# Text passage
Segment Open
[co-authors: Jayshree Patel, Anna O'Kelly] In one of the world’s first test cases regarding the legality of the use of automated facial recognition and biometric technology, on 11 August 2020 the English Court of Appeal handed down judgment in R (Bridges) v CC South Wales. The court found that the use of this technology by the South Wales Police Force violated privacy, equality and data protection laws.
The appeal was brought against a decision of the English High Court handed down in September 2019. Mr. Bridges, the appellant, is a civil liberties campaigner and was supported by Liberty, a civil liberties membership organisation. Mr. Bridges challenged the legality of South Wales Police’s use of an automated facial recognition technology known as “AFR Locate” on two occasions and on an ongoing basis.
In the High Court, Mr. Bridges argued that the use of AFR Locate: (1) infringed his right to respect for private and family life under Article 8 of the European Convention on Human Rights, (2) was in breach of requirements under the Data Protection Act 1998 and the Data Protection Act 2018, and (3) failed to comply with South Wales Police’s obligation to consider indirect discrimination on the grounds of sex or race, as the AFR Locate tool might produce a higher rate of positive matches for female and/or for minority individuals in contravention of the Public Sector Equality Duty (“PSED”) in section 149 of the Equality Act 2010. The High Court dismissed the claim on all grounds and found that South Wales Police’s use of this automated facial recognition and biometric technology was lawful.
Mr. Bridges sought and obtained permission to appeal the High Court’s ruling on five Grounds. He argued that the High Court had erred in finding that: (1) interference with Bridges’ Article 8 rights by the South Wales Police had been in accordance with the law, (2) the use of the AFR Locate technology was proportionate regarding this interference, (3) South Wales Police had conducted an adequate data protection impact assessment as required under the Data Protection Act 2018, (4) the Court did not have to conclude as to whether South Wales Police had an ‘appropriate policy document’ in place as required under the DPA 2018, and (5) South Wales Police had complied with its obligations under the Public Sector Equality Duty as required under the Equality Act 2010.
The Court of Appeal allowed the appeal on Grounds 1, 3 and 5 above, and issued a declaratory judgment in favour of Mr. Bridges. A declaratory judgement states whether the parties may seek or are entitled to relief but does not order a party to take any action or award any damages for violations of the law.
The Court declared that:
- On Ground 1, the use of the live automated facial recognition technology on the two occasions and on an ongoing basis, which engaged Article 8(1) of the European Convention on Human Rights, was unlawful for the purposes of Article 8(2).
Segment Closed
# Collected data
Segment Open
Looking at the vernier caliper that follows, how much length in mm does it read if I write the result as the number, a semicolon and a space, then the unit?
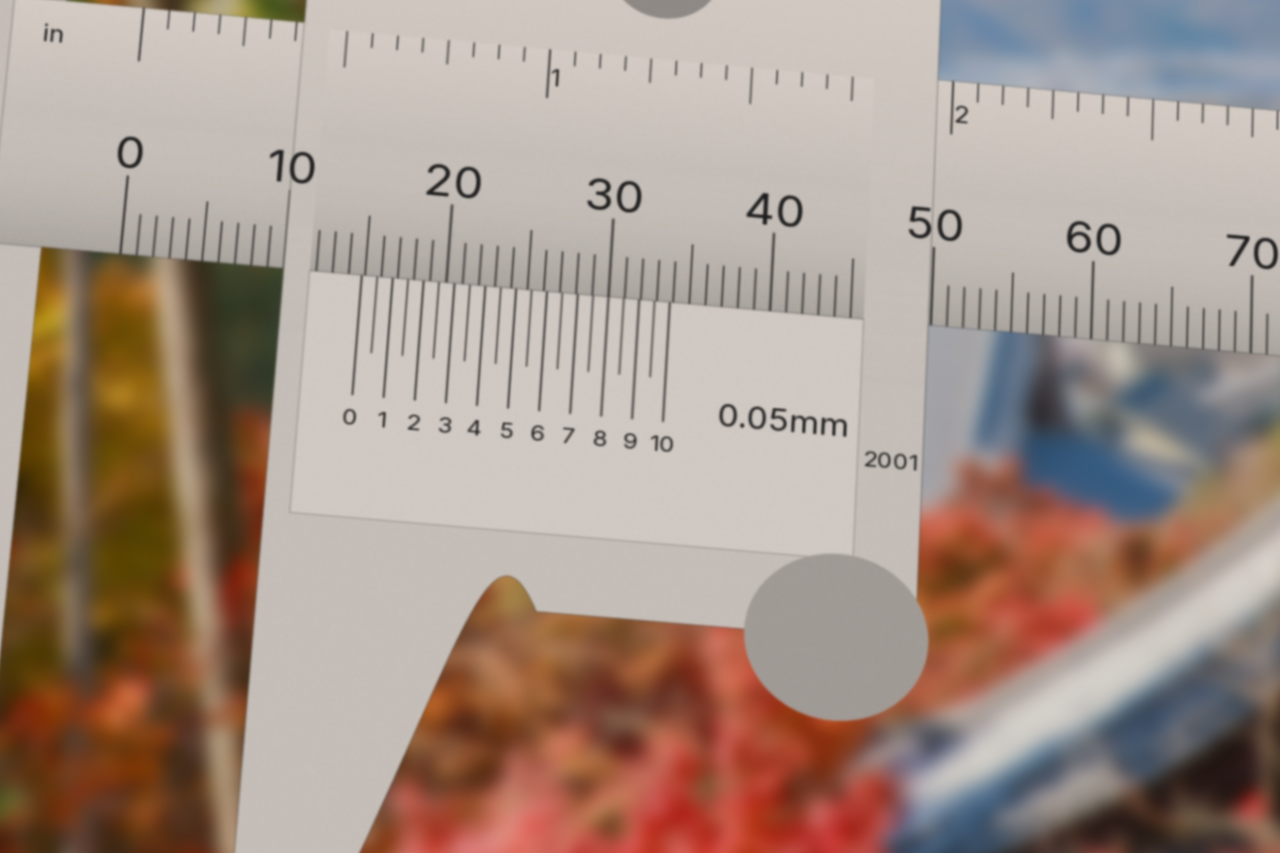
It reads 14.8; mm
Segment Closed
# Work required
Output the passage of the Bridges appeal summary starting at "[co-authors: Jayshree Patel, Anna" and ending at "an ongoing basis.". The listing plays no part in this exercise.

# Result for this task
[co-authors: Jayshree Patel, Anna O'Kelly] In one of the world’s first test cases regarding the legality of the use of automated facial recognition and biometric technology, on 11 August 2020 the English Court of Appeal handed down judgment in R (Bridges) v CC South Wales. The court found that the use of this technology by the South Wales Police Force violated privacy, equality and data protection laws.
The appeal was brought against a decision of the English High Court handed down in September 2019. Mr. Bridges, the appellant, is a civil liberties campaigner and was supported by Liberty, a civil liberties membership organisation. Mr. Bridges challenged the legality of South Wales Police’s use of an automated facial recognition technology known as “AFR Locate” on two occasions and on an ongoing basis.